Garland Pledges to be ‘Lawyer for the People’
WASHINGTON — Merrick Garland brought his middle-of-the-road opinions of justice to a Senate hearing Monday to help lawmakers decide whether to confirm him as the next U.S. attorney general.
Garland is a federal judge who also is President Joe Biden’s nominee to lead the U.S. Department of Justice.
The bipartisan support he has won for his centrist rulings and even temperament is expected to help him gain confirmation by the Senate next month.
From the first, many of the senators left no doubt they wanted Garland to be a reformer who avoids what they described as the partisan politics of the Trump administration’s Justice Department.
“The misdeeds of the Trump administration brought this department to its knees,” said Sen. Dick Durbin, D-Ill., who chairs the Senate Judiciary Committee.
He described the Justice Department of the past four years as being used by the president to protect his friends and family from prosecution and target his political enemies.
He mentioned as an example former President Donald Trump’s failed effort to use the Justice Department to overturn the presidential election won by Biden, possibly including prosecutions of officials who would try to block the effort.
“The public’s trust in the Department of Justice has been shaken,” Durbin said.
Garland comes to the job first as a prosecutor for the Justice Department and later as a judge for the past 24 years. He is currently a judge for the U.S. Court of Appeals for the District of Columbia Circuit.
His reputation, which propelled him into a judgeship, came from his high-profile prosecutions of domestic terrorism cases.
One of them was the 1995 Oklahoma City bombing of a federal building that killed 168 people. It was the worst case of domestic terrorism in U.S. history.
Garland chose and supervised the team of prosecutors, eventually leading to the execution by lethal injection of Timothy McVeigh at a federal prison in Terre Haute, Ind., in 2001. He later called the case one of the most important things he has done in his career.
He also prosecuted Unabomber Theodore J. Kaczynski and Eric Rudolph, who was convicted of setting a pipe bomb at the 1996 Summer Olympics in Atlanta.
As a judge, Garland has ruled in favor of government transparency in First Amendment rights cases. He also helped to strike down a District of Columbia ban on handguns and upheld a prohibition on campaign contributions from federal contractors.
During the hearing Monday, he called domestic terrorism one of the greatest threats faced by the United States now.
“It’s quite clear this kind of hateful activity has to stop,” Garland said.

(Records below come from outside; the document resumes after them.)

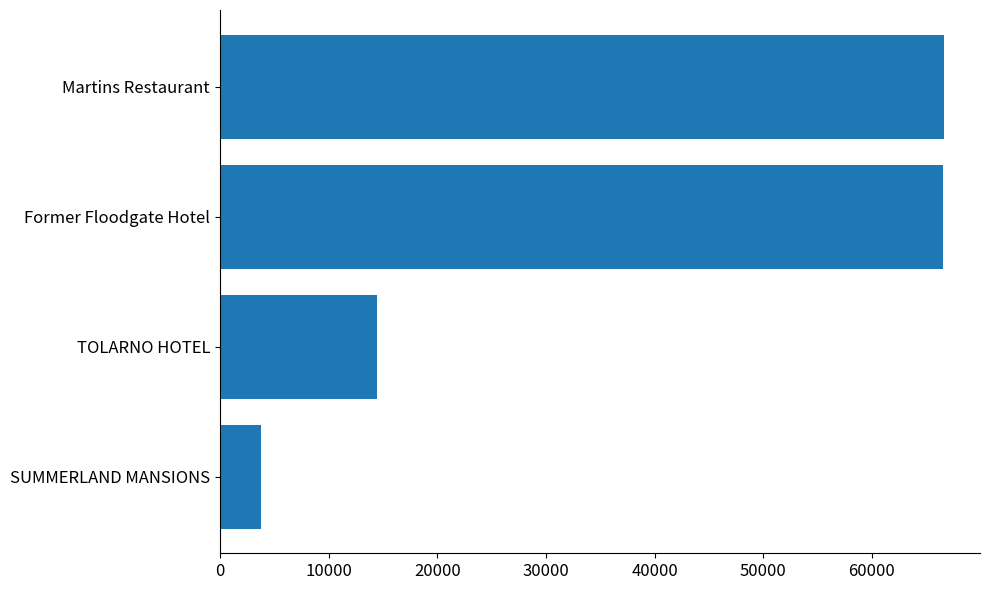

What is the greatest value displayed?

66612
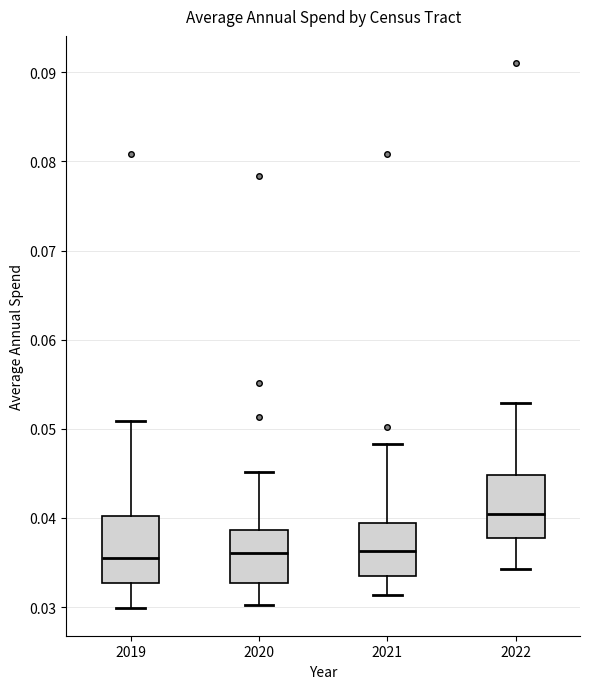

Reading left to right, transcribe this box plot: for each box, give where its median line is, the range the box spans, and where its two whiskers end, as read against the y-axis. The values are not printed on the chart, so give them approximately, as read against the axis.

2019: median 0.036, box 0.033 to 0.040, whiskers 0.030 to 0.051
2020: median 0.036, box 0.033 to 0.039, whiskers 0.030 to 0.045
2021: median 0.036, box 0.034 to 0.039, whiskers 0.031 to 0.048
2022: median 0.040, box 0.038 to 0.045, whiskers 0.034 to 0.053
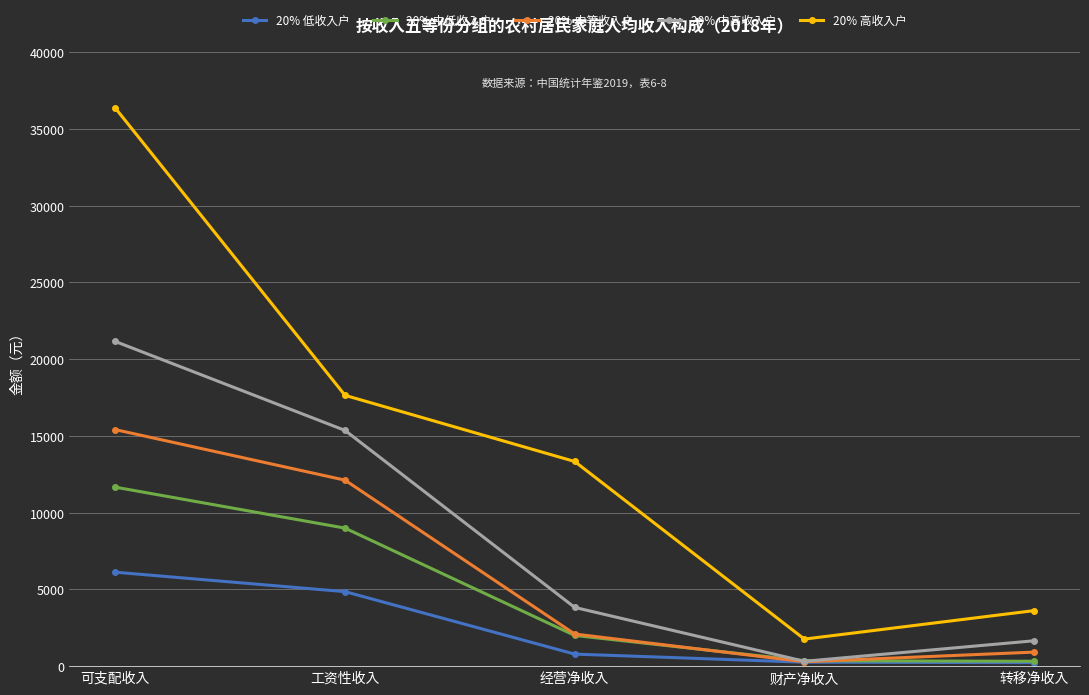

What is the total value across all series at 经营净收入?

22036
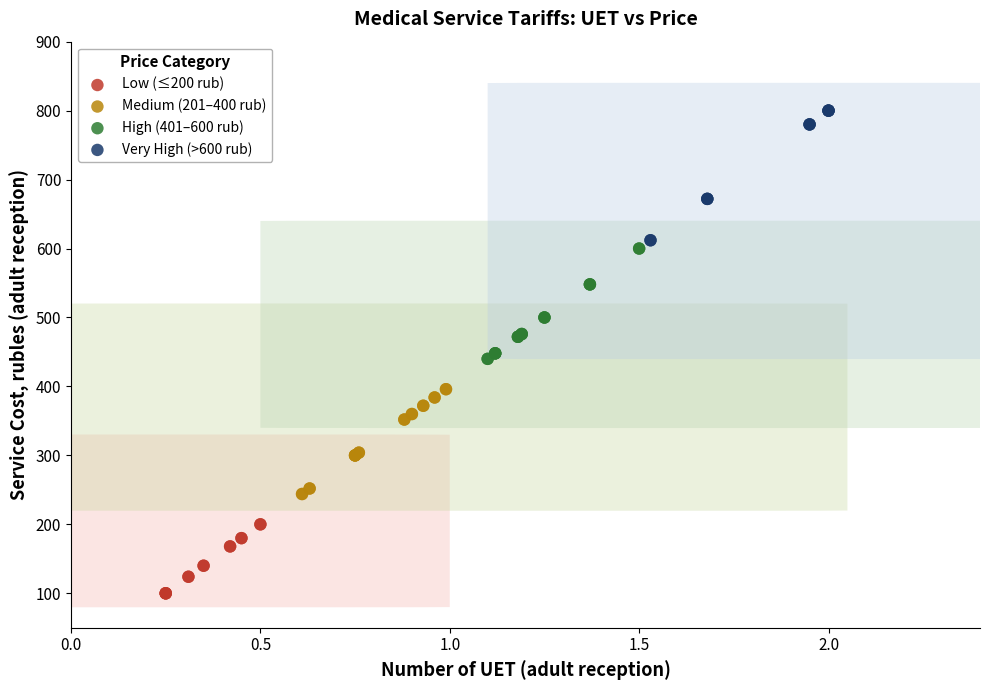

What are all the series names shown in the legend?

Low (≤200 rub), Medium (201–400 rub), High (401–600 rub), Very High (>600 rub)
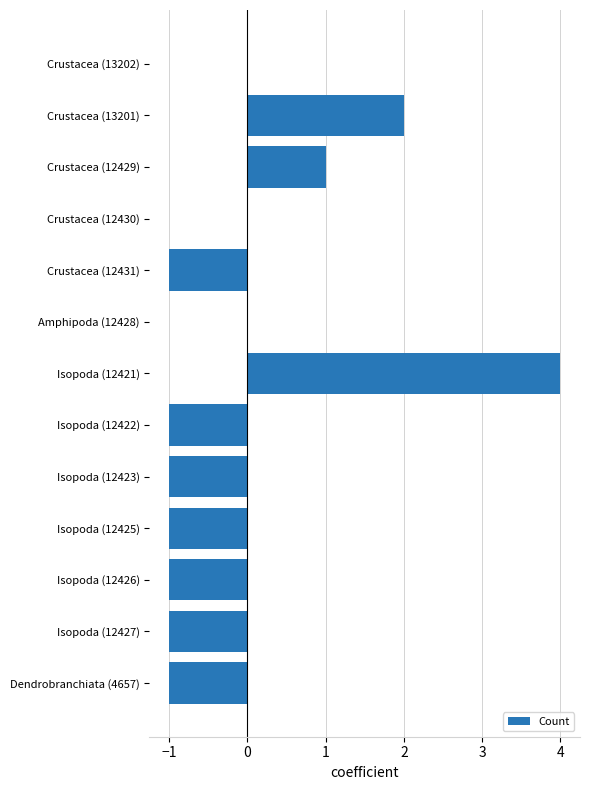

How many data points does each series have?

13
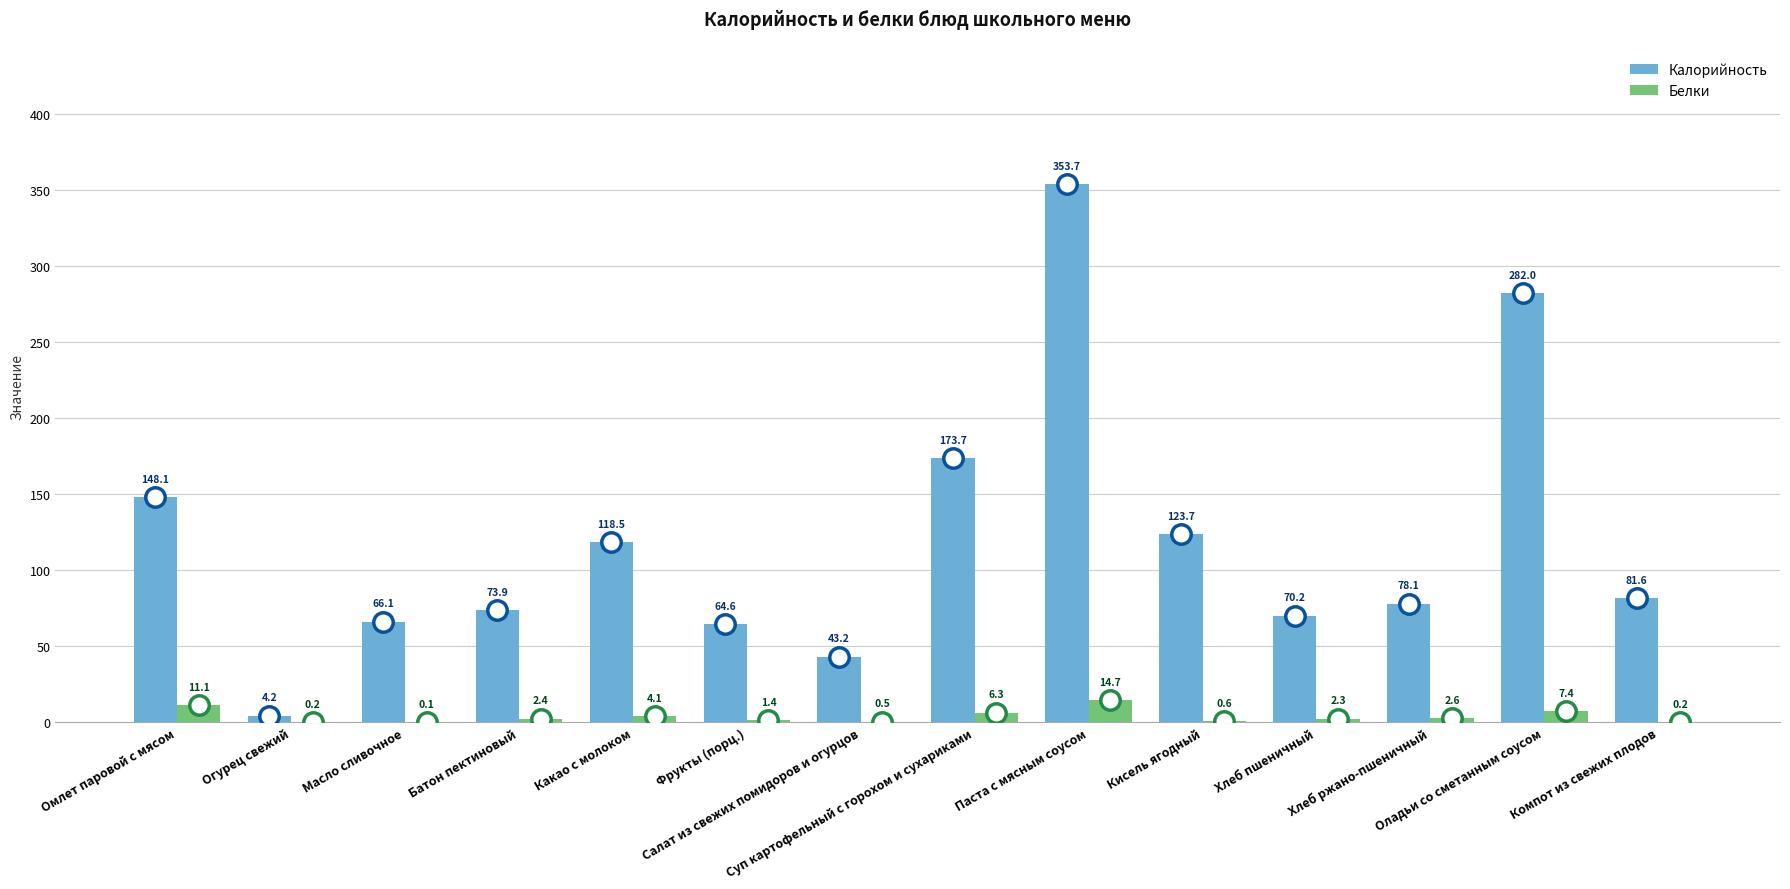

What are all the series names shown in the legend?

Калорийность, Белки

He made the statement less than two months after insurrectionists invaded the U.S. Capitol building in a violent show of support for Trump. Several senators asked Garland what he believes should be done to the white extremists who led the riot.
“Any attack on a federal building violates the statutes and will be prosecuted,” Garland said.
He said he would make investigating the insurrection and prosecuting the rioters a top priority. He called the incident a “heinous attack” on democracy.
The headline-generating nature of the attorney general’s job prompted Sen. Ted Cruz, R-Texas, to ask Garland whether he could “stand up to inevitable political pressure.”
He responded, “I do not regard myself as anything other than the lawyer for the people of the United States. I am not the president’s lawyer.”
The relatively painless reception the Senate Judiciary Committee gave Garland was far different from how the Senate greeted then-President Barack Obama’s nomination of him to the Supreme Court.
Senate Republicans refused to give Garland a hearing, meaning the nomination expired after almost 10 months. They said they wanted someone more conservative on the Supreme Court, which they received with the appointment of Neil Gorsuch.